Carl raconte une histoire de petits chats qui mangeaient tous dans la même gamelle afin que les petits garçons les imitent pour manger les pâtes. Quand aux adultes, ils mangent l’un après l’autre dans la seule assiette rescapée, avec une cuiller en bois qui traînait dans le garage de Dom. Il ne fait pas encore froid, mais les couvertures manqueront tout de même si des voisins ne viennent pas en aide. Ce qui n’est pas le cas. Dans le Boulevard Louis Botinelly, la solidarité joue à plein et certaines familles sont accueillies dans les maisons restées debout après la destruction organisée la veille. On ne se demande pas si l’accueil durera un jour, un mois, ou des années. Si ça se trouve, demain sera le temps d’un bombardement massif, et tout sera différent. Alors, on s’occupe de ce soir ! Des couvertures, il y en a pour chacun. Demain, il fera jour !

 

Mais cette nuit là, qui aurait pu se passer comme une nuit normale, entre guillemets, des militaires ont fait incursion. Leurs puissantes torches masquaient les équipements dont ils disposaient. Mais, à les entendre gesticuler, ils devaient porter un paquetage très lourd qui tintait comme un troupeau de vaches suisses. Ils ont exploré tout le petit campement, en réveillant les enfants qui se sont mis à hurler, comme s’ils cherchaient quelque terroriste infiltré dans la population, comme ils aiment à dire souvent. Puis ils sont partis, non sans écraser volontairement les trois bouteilles d’eau de source qui se trouvaient sur leur passage, soi-disant. S’ils avaient trouvé un sac de farine, Dominique et Carl étaient bon pour la prison. Peu importe qu’ils dussent abandonner leurs familles ! C’est arrivé à l’un des amis proches de Dom, Jérôme, qui gardait jalousement trois paquets de farine sous un fauteuil, cachés dans les ressorts. N’ayant pu justifier la présence de cette denrée interdite, il fut embarqué, rendu à ses proches sans vie et sans reins, six mois plus tard. Il fut incinéré sur un petit terrain vague où jouaient des enfants.
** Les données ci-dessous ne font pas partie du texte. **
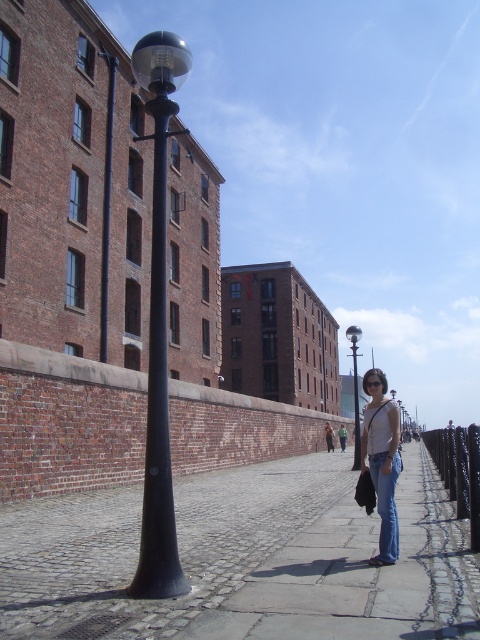
You are standing at the entrance of the large brick building and want to walk to the cobblestone pavement at center. According to the image, in which direction should you head from the building?

The cobblestone pavement at center is located at point (x=292, y=563), so you should head towards the center of the image from the building.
Son nom était Dipankar, celui qui allume la lampe, en indien. Sa famille d’origine indienne vivait en France depuis deux générations. La cérémonie eut lieu en tout petit comité. On se souvient de Dipankar, parce que ses cendres sont toujours sur le terrain vague.

Mouloud était présent, Safa aussi. Ils ont dit que partout dans le monde, les armées d’occupation font du commerce avec les organes qu’ils prennent sur les corps. Bien sûr, les conventions de Genève, ils connaissent. Mais l’occupant peut toujours dire qu’il n’est pas en guerre, et que les conventions ne le concernent pas.